Joe had created a QR code and sent it to me a couple of weeks earlier, and my immediate reaction was that we should tell people about what was coming right then. Calmer heads prevailed, though, with the idea that we should make sure it all worked right before we went public. So I’d satisfied myself with making the signs to post as soon as we were ready, and once in Portland waited all through Friday morning for Joe to give the word.
Once we were well into DEs and knew all the rounds were functioning the way they were supposed to, Joe gave the OK, and I grabbed the signs I’d copied the day before and posted them on the bulletin boards and around the BC table.

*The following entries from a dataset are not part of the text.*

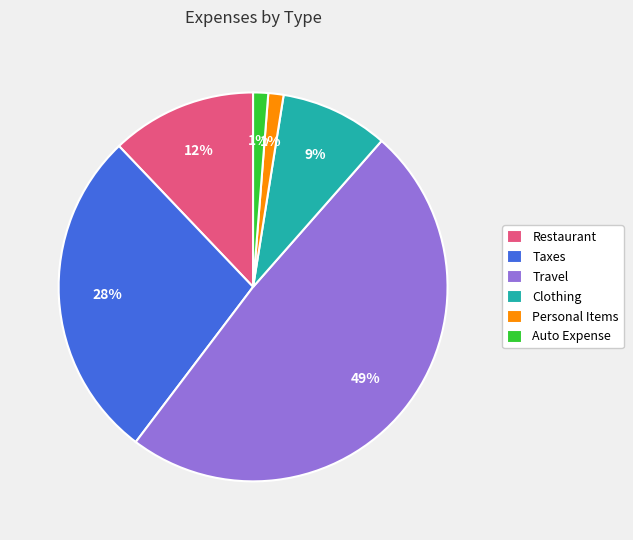

To the nearest percent, what percentage of the pie is Auto Expense?

1%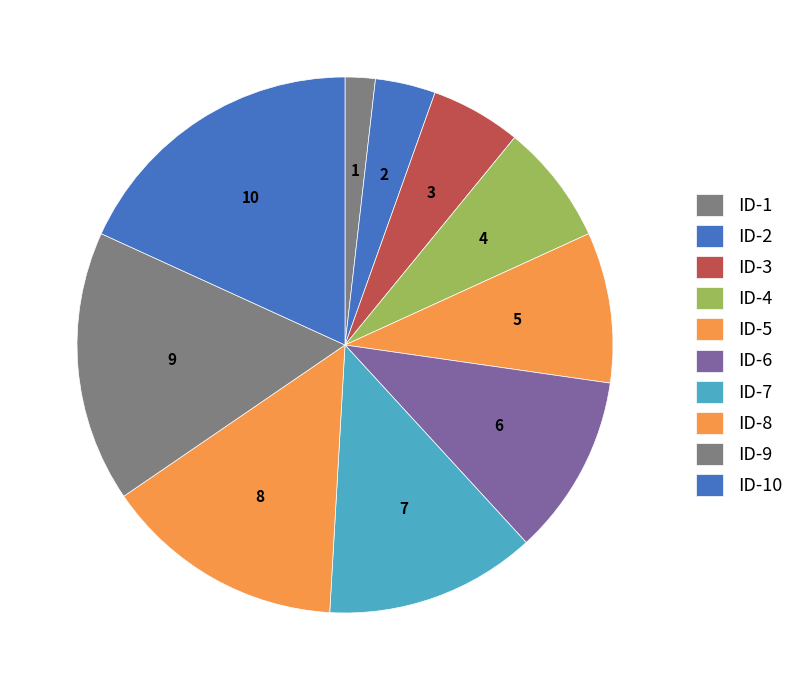

What portion of the pie excludes ID-8?

85.5%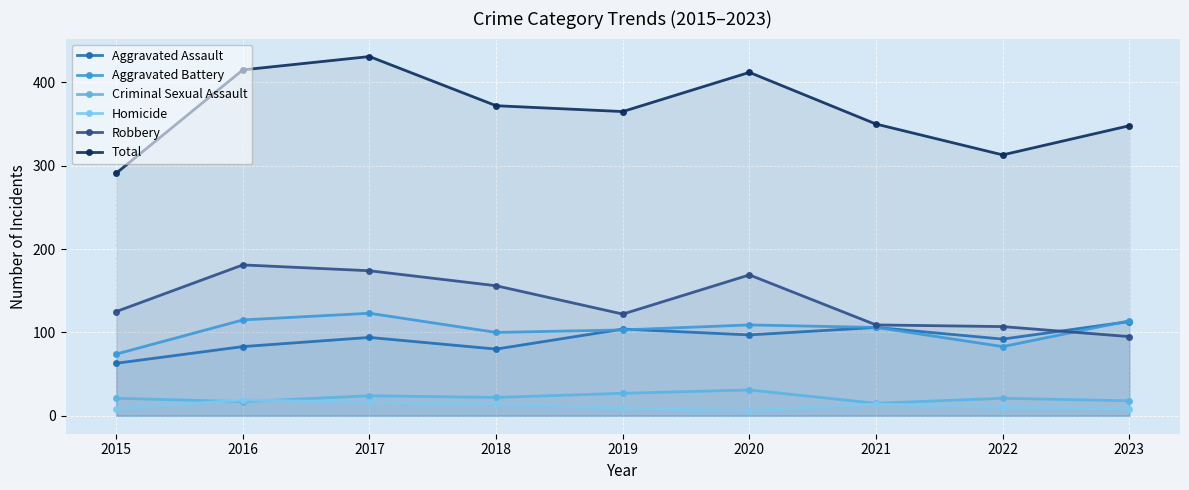

What is the difference between the Aggravated Battery values at 2020 and 2017?

14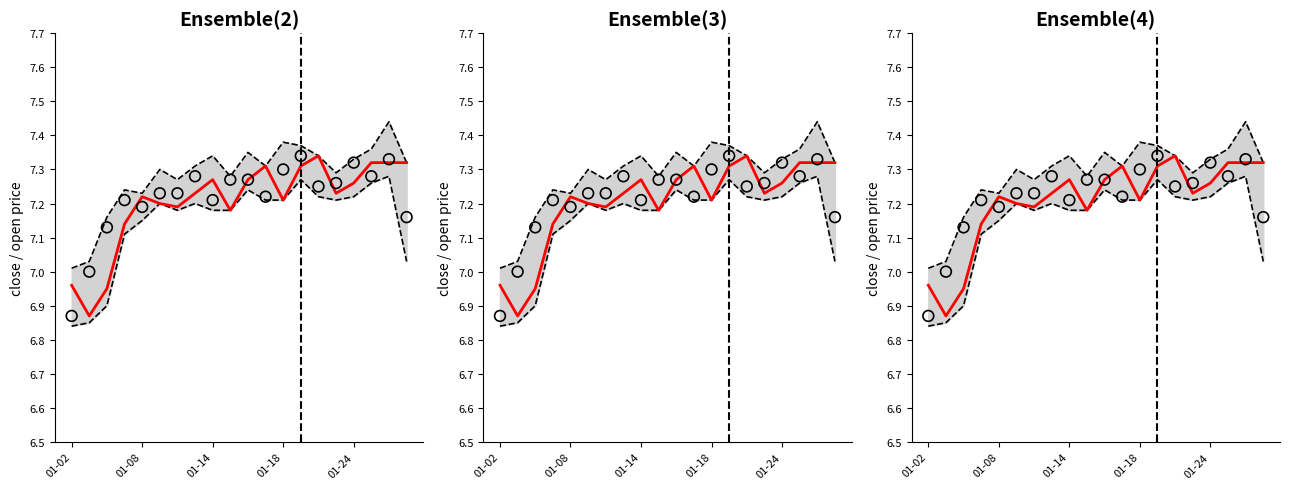

Which series has the widest spread of Y values?

median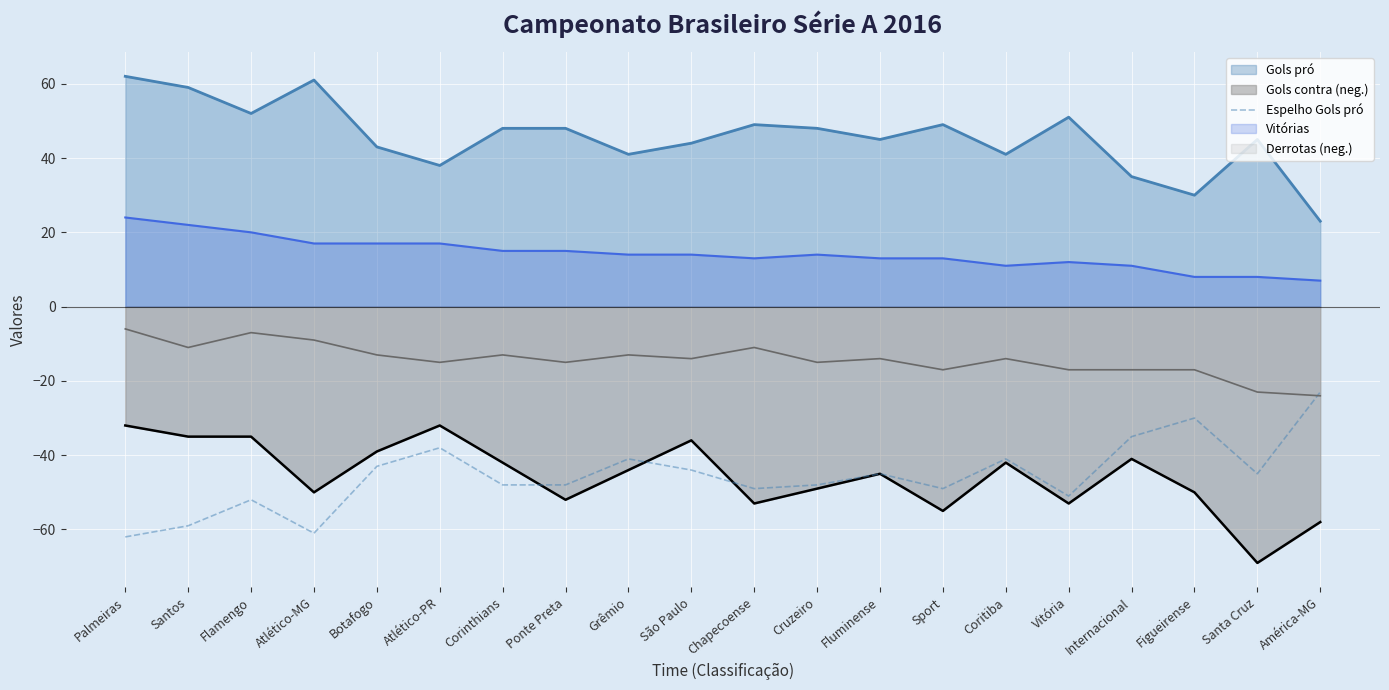

What is the average value?

-46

Once the signs were posted, I sat and watched to see how people reacted to LIVE RESULTS! at a USA Fencing national tournament.
The reaction didn’t take long. Tanya even received three or four approving emails within the first few minutes after we went public. We got positive responses all weekend, of course, and though it was difficult to tell because the venue was one of those rooms that never seemed crowded even when it was full, it looked as though a substantial percentage of fencers had realized they could find their strip assignments using their smartphones, so the bulletin boards never seemed quite as jammed as in the past. A few coaches and parents joked that it just wasn’t right that their at-home spouse knew how their kids placed before they did.
There was that one guy, though, who looked at the sign on the bulletin board, took out his iPhone, and proceeded to take pictures of the posted sheets. But we took pity and showed him he could find much more information without using the camera at all.